MOSCOW (Reuters) - Russia has boosted security and scrambled to finish an $800-million stadium as it banks on the eight-nation Confederations Cup to gauge its readiness to host the World Cup next year.
Russia will showcase four of its 12 World Cup venues, including the scandal-plagued St Petersburg Stadium, in a two-week tournament kicking off June 17 that will feature world champions Germany, the various regional champions and the host country.
Russia, now a record low 63rd in FIFA world rankings, have experienced upheaval with three managers in the last two years. But the country hopes to present itself as an able host in a far-flung tournament that will test the security and logistics of its soccer infrastructure.
The tournament, held in Moscow, St Petersburg, Sochi and Kazan, is also meant to ensure the 2018 World Cup in President Vladimir Putin’s Russia runs smoothly as he faces political isolation over the conflicts in Ukraine and Syria.

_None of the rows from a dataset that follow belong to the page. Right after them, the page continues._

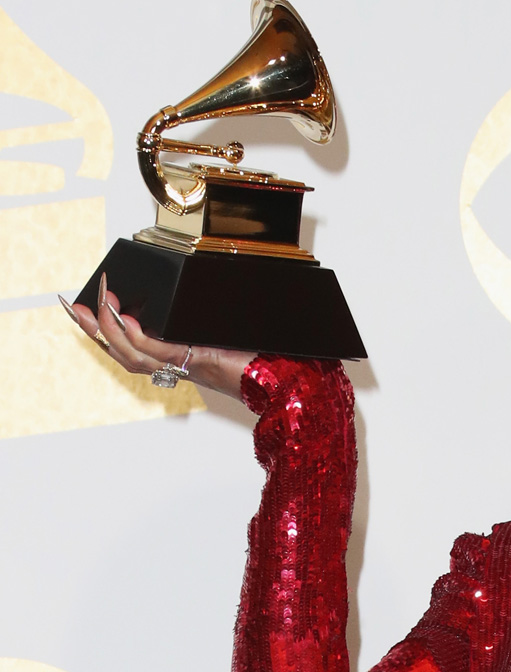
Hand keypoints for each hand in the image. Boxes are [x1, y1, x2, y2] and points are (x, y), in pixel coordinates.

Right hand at [60, 273, 256, 400]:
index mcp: (172, 358)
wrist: (276, 377)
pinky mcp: (195, 361)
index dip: (101, 329)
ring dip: (111, 328)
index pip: (127, 345)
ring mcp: (181, 365)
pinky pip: (158, 352)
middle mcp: (171, 366)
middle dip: (94, 328)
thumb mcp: (213, 330)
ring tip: (99, 303)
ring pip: (132, 353)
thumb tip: (169, 294)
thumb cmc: (252, 353)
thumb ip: (191, 320)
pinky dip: (139, 338)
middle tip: (74, 305)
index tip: (80, 308)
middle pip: (121, 351)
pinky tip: (129, 321)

Since clashes between Russian and English fans tarnished the European championship in France last year, Putin has approved legislation that toughens punishments for violence at sporting events as part of a broader crackdown on hooliganism.
The authorities say the Confederations Cup’s ticketing system, which requires ticket holders to apply for a personalised fan-ID, will ensure that fans are screened and hooligans kept away.
”Citizens who have committed gross legal violations during sporting events, demonstrated racism, set off fireworks, broken furniture, tried to start fights, are under our unwinking, constant stare,” Anton Gusev, deputy head of the interior ministry department overseeing security at sports venues, told reporters on Tuesday.
“This also pertains to foreign soccer hooligans.”
The ministry has blacklisted 191 fans, including 54 spectators involved in a pitch invasion at the Russia Cup final in Sochi, an incident that revived concerns about the readiness of Russian soccer venues to handle crowds.
A bombing in the St Petersburg metro that left 16 dead in April also sparked fears that a similar attack could hit Russia during the tournament.
Russia’s Federal Security Service (FSB) tried to assuage concerns on Tuesday, saying terrorism did not pose a threat to Confederations Cup participants and spectators.
A decree signed by Putin last month sparked outrage among Kremlin critics after it imposed tighter restrictions on public gatherings and limited the use of air space and waterways over a 42-day period covering the Confederations Cup.
The decree also requires that foreigners be registered with Russian authorities within one day of their arrival in the country.
The limits on public gatherings, which will also be in force during the World Cup, mean that all rallies, pickets and protests unrelated to soccer in the host cities’ regions can take place only at times and locations approved by the authorities.
Activists have decried the fact these restrictions will be in place during nationwide anti-corruption protests on June 12 called by opposition leader Alexei Navalny, after a first round of demonstrations in March saw thousands take to the streets.
A protester holding a sign that read, “I don’t care about soccer, I picket where I want,” was detained last week outside Moscow’s Luzhniki stadium, which will host the World Cup’s opening match and final, local human rights group OVD-Info said.
Russia could run into trouble with its venue in St Petersburg, where construction has taken a decade and been marred by delays, corruption allegations and reports of human rights violations.
A new pitch had to be laid at the 68,000-seat stadium less than a month before it hosts the Confederations Cup’s opening match between Russia and New Zealand, after uprooted chunks of grass spoiled the first match at the new venue.
Even before problems with the grass surfaced, issues with the stadium’s retractable pitch technology saw the playing surface vibrate and made it unfit for matches.
The authorities have downplayed the lingering issues at one of Russia’s most prized venues, assuring that it would be in pristine condition for the Confederations Cup.